If a modern controller is available, it is very reluctantly modified for two reasons. Firstly, especially medium-sized companies often lack employees with the corresponding know-how. Programmers for programmable logic controllers (PLC) are scarce. Even many mechanical engineering OEMs rely on Freelancer. Those who have employees with this expertise in their own ranks, can be lucky – but this is more the exception than the rule.

As a second reason, one fears a risk over the modification – “never change a running system”. These are production plants that have planned their resources for the long term. The explanation “we wanted to try something” is not a suitable explanation by a production manager to his COO for an unplanned shutdown.

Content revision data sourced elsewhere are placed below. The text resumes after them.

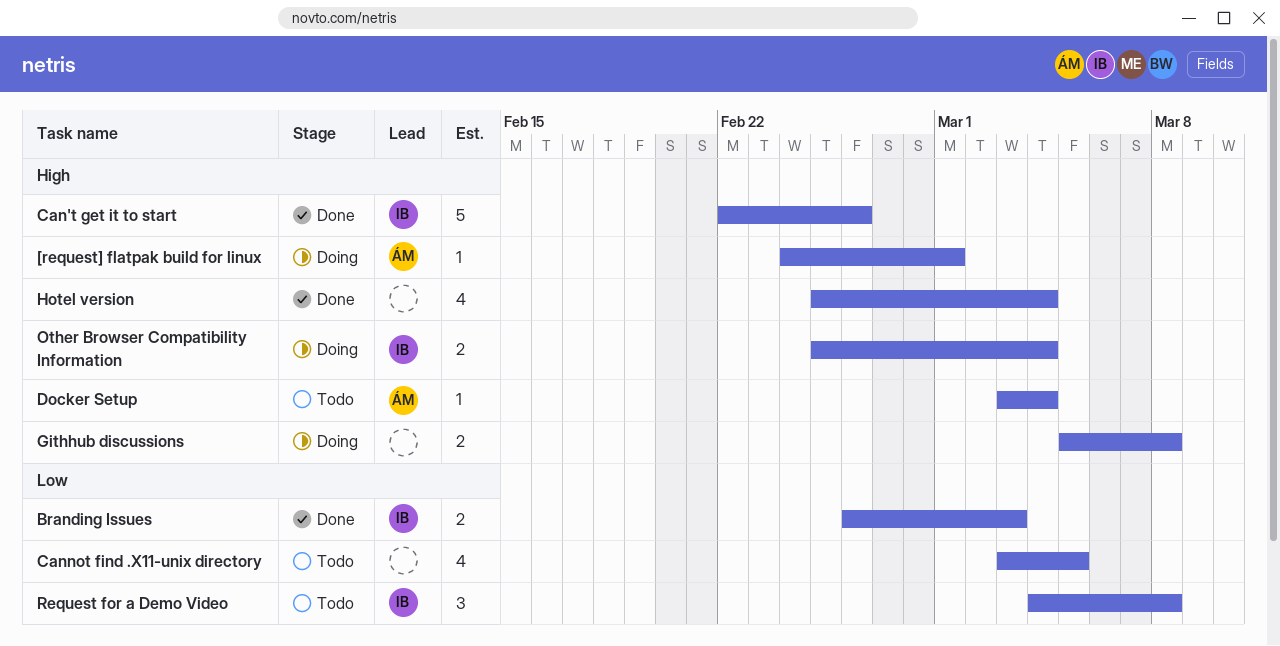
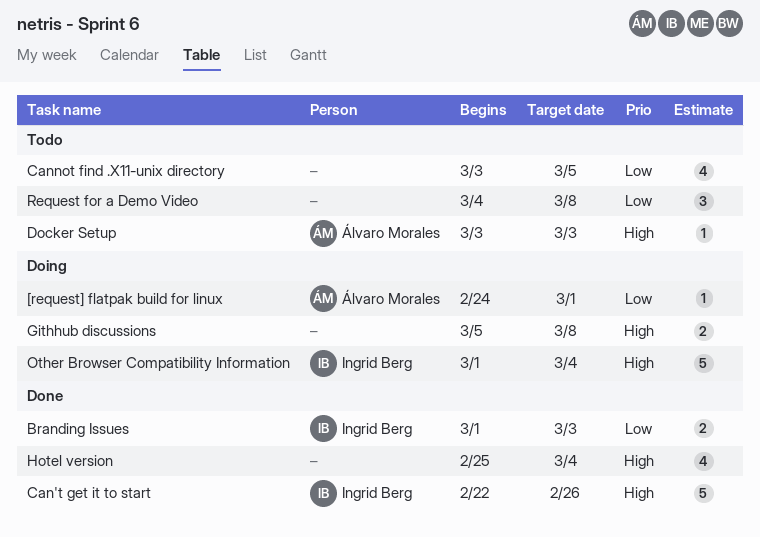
[request] flatpak build for linux, priority: High -> Low
Branding Issues, start: Feb 26 -> Mar 1
Docker Setup, due: Mar 4 -> Mar 3
Other Browser Compatibility Information, estimate: 2 -> 5
Other Browser Compatibility Information, start: Feb 25 -> Mar 1
Request for a Demo Video, owner: Ingrid Berg -> none

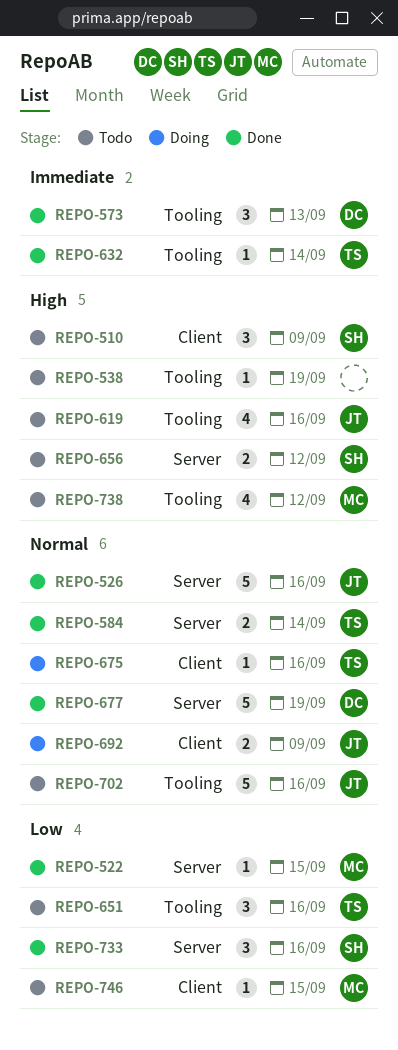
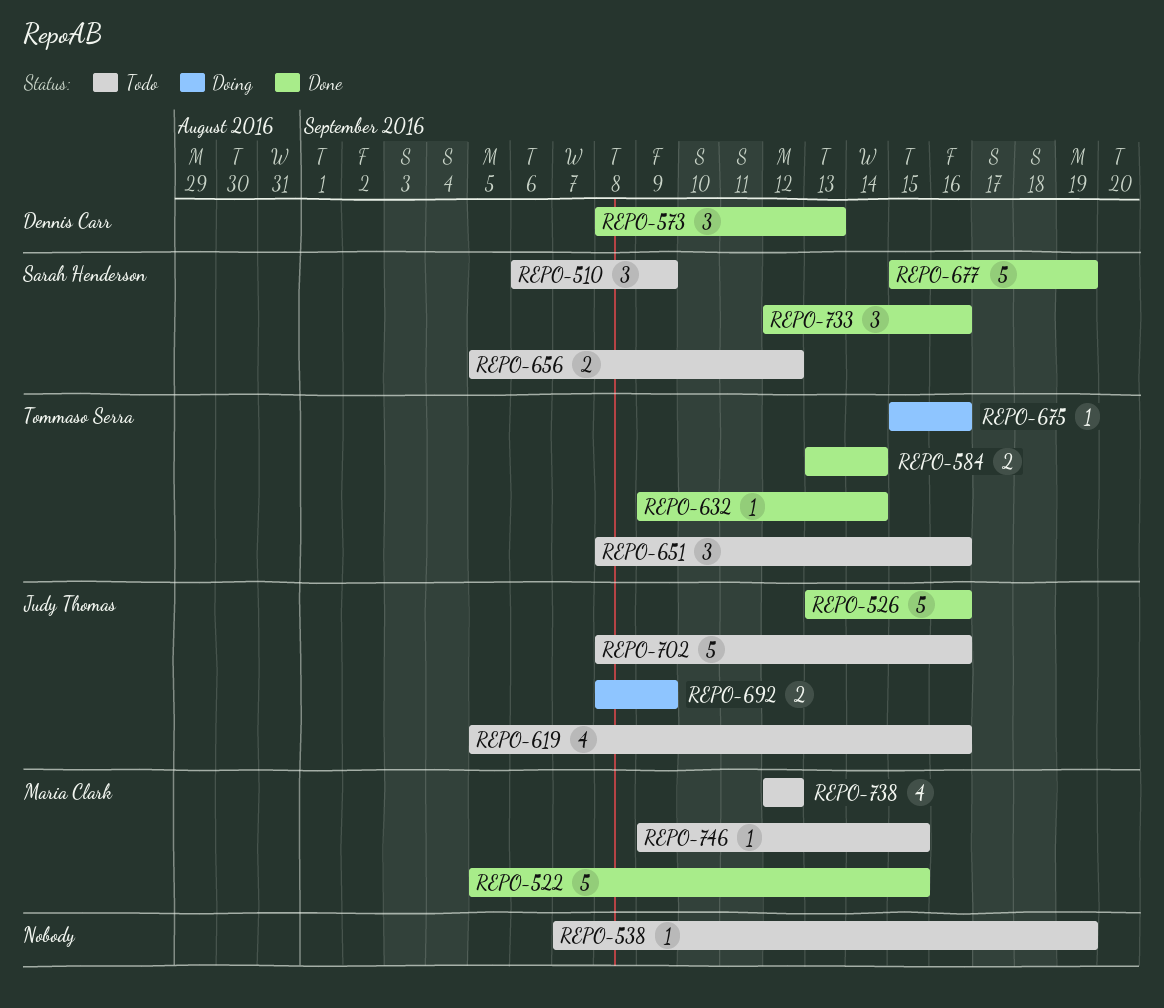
REPO-522, estimate: 1 -> 5
REPO-677, owner: Dennis Carr -> Sarah Henderson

However, the hurdles have not yet been completed. If the systems are modern enough, the system manufacturer can typically remunerate the access to the data with a separate license key. Thus, not infrequently five-digit amounts due in order to access their own data. In this case, usually additional software is needed such as an OPC UA server, which ultimately outputs the necessary format of the data – of course connected with additional costs and corresponding IT know-how.

And then there is the vague fear of connecting the systems to the Internet. The Stuxnet computer worm from the year 2010 has anchored itself in the collective memory. The malware was specially developed to attack a system for monitoring and control (SCADA system) from the manufacturer Siemens – the Simatic S7. Confidence in your own IT department or understanding of (non-IT) management of the operation of firewalls is limited. That’s how anxiety triumphs and valuable asset data is neither recorded nor evaluated.

OEE data acquisition without system intervention

An IoT gateway that captures data into the system without any system intervention or return channel must therefore be developed for our business model. We’re basically hardware developers against our will. But the best artificial intelligence and machine learning algorithms bring nothing if they are cut off from the data stream. We have this IoT gateway now. Developed in Aachen, produced in Shenzhen. Or as Apple would say: Designed in North Rhine Westphalia, assembled in China.

Incidentally, we are convinced that all the above arguments are outdated in a few years. In the future, it will become much easier, if not standard, for plant data to be accessible at a central location and in a uniform format. But we want the data now and until the future becomes reality, we provide our customers with our own, minimally invasive IoT gateway – as hardware-as-a-service for rent.